DATASET =>

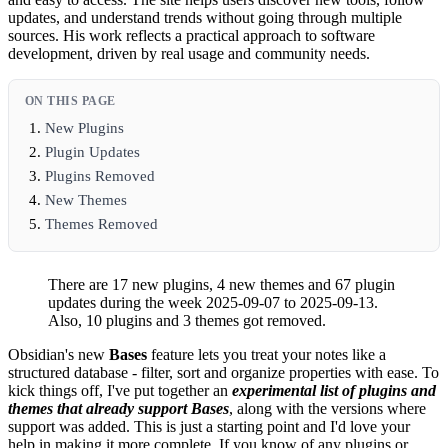
updates, and understand trends without going through multiple
sources. His work reflects a practical approach to software
development, driven by real usage and community needs.
ON THIS PAGE
New Plugins
Plugin Updates
Plugins Removed
New Themes
Themes Removed
There are 17 new plugins, 4 new themes and 67 plugin
updates during the week 2025-09-07 to 2025-09-13.
Also, 10 plugins and 3 themes got removed.
Obsidian's new
Bases
feature lets you treat your notes like a
structured database - filter, sort and organize properties with ease. To
kick things off, I've put together an
experimental list of plugins and
themes that already support Bases
, along with the versions where
support was added. This is just a starting point and I'd love your
help in making it more complete. If you know of any plugins or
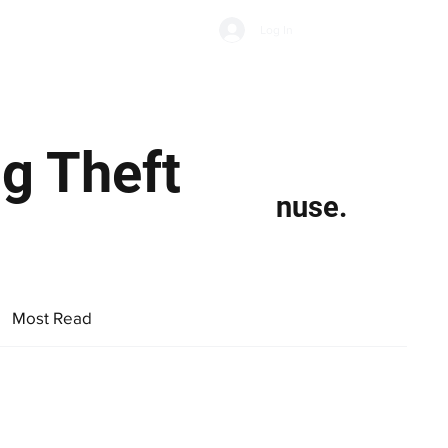
Subscribe
Log In
Economic Climate
Health & Wellbeing
Food & Drink
g Theft
nuse.
Most Read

WORK ORDER =>
Output only the number of lines above holding "your".

SOLUTION TO THIS TASK =>
2